I don’t even know when it started, how it started, but it did. Word got out to a certain type of person, the type that would need it, pitched as a sort of retreat, a last chance, a last resort.
It was the ultimate trial by fire. You got out, or you watched your dreams die. Then suffered the torment of watching those same dreams die in others. It was like an infinite loop of people getting out of a tiny car, with the rare one escaping by cannon.
And we didn’t really help ourselves, tripping over giant, clumsy feet, cutting off our noses to spite our faces…
We were pallid and pale, eyes big and red under a big topped roof.
The local Amish helped – they’d drop in food, help with the our own poor gardens, tend our burns as we attempted to juggle cooking on top of everything else. Bland, rubbery chicken was common.
We were always on the tightrope – the edge of starvation. The building decaying around us, while our minds decayed within us.
Trapped in a box within a box.
This was where laughter went to die.
Where untended flowers dripped water onto old eulogies.
This was the clown’s graveyard.
We called it the HaHa Hotel. It was the last joke many would tell.
This was a challenge given to me by fellow author Dean Barker – he gave me just the title and no other restrictions. I spent a bit of time getting the feel of the title, going through potential options and connections. I decided on the dark clown option partly because it connects with a short film that I’ve been trying to put together for about a decade, and partly because, despite being a little cliché, I liked the irony of it.

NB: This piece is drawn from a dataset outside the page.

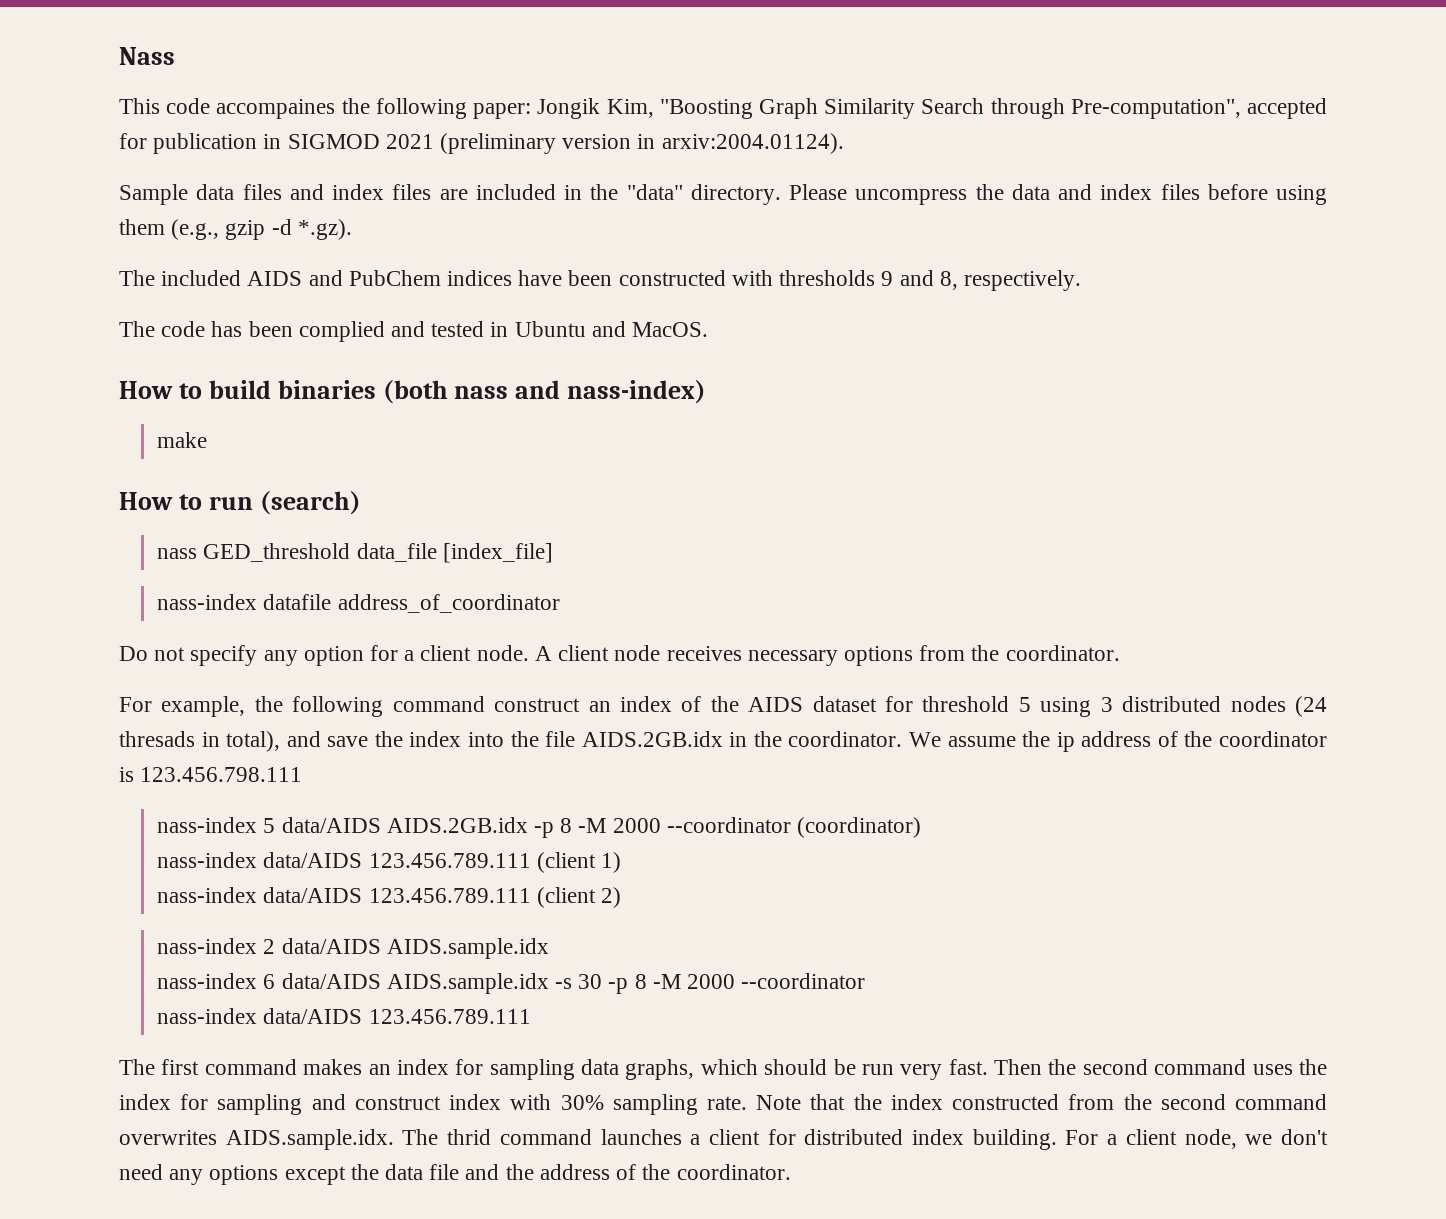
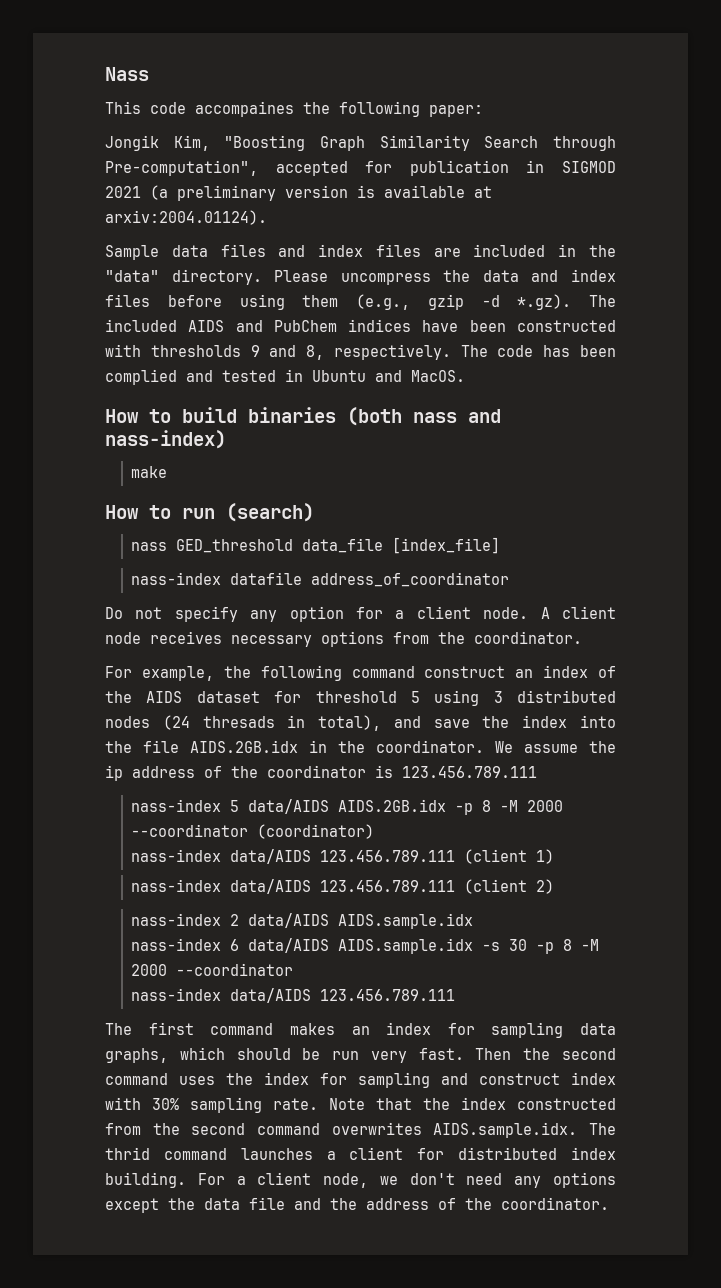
(532, 111) none -> (483, 111) //
[440,133,656,154] (preliminary version in -> [150,185,492,201] (a preliminary version is available at
(352, 229) // -> (572, 302) none
(1081, 280) // -> (451, 352) none
[140,767,303,782] 123.456.798.111 -> [402,766,537,778] 123.456.789.111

Knowing that it was cliche, I needed to do something to make it a bit different: so I decided to use as much clown imagery as I could, hopefully in a manner that didn’t make it too obvious that it was about clowns, until the reveal. This also informed the length of the piece – it needed to be short enough that when they got to the end, if they wanted to go back and reread it for the clown stuff, they could without it feeling like a chore.
I actually had figured out a lot more of the story and background (the building is cold war era – designed to house displaced civilians in the event of nuclear attack. Management lost in paperwork and agency changes/name changes – so Army, but should be FEMA…) I wanted it to come across as more asylum like, with a healthy dash of decay (think of urban explorers in abandoned buildings…)
I really like it how it is, but I am tempted to try a long form of it at some point, but really, I think it will change it too much.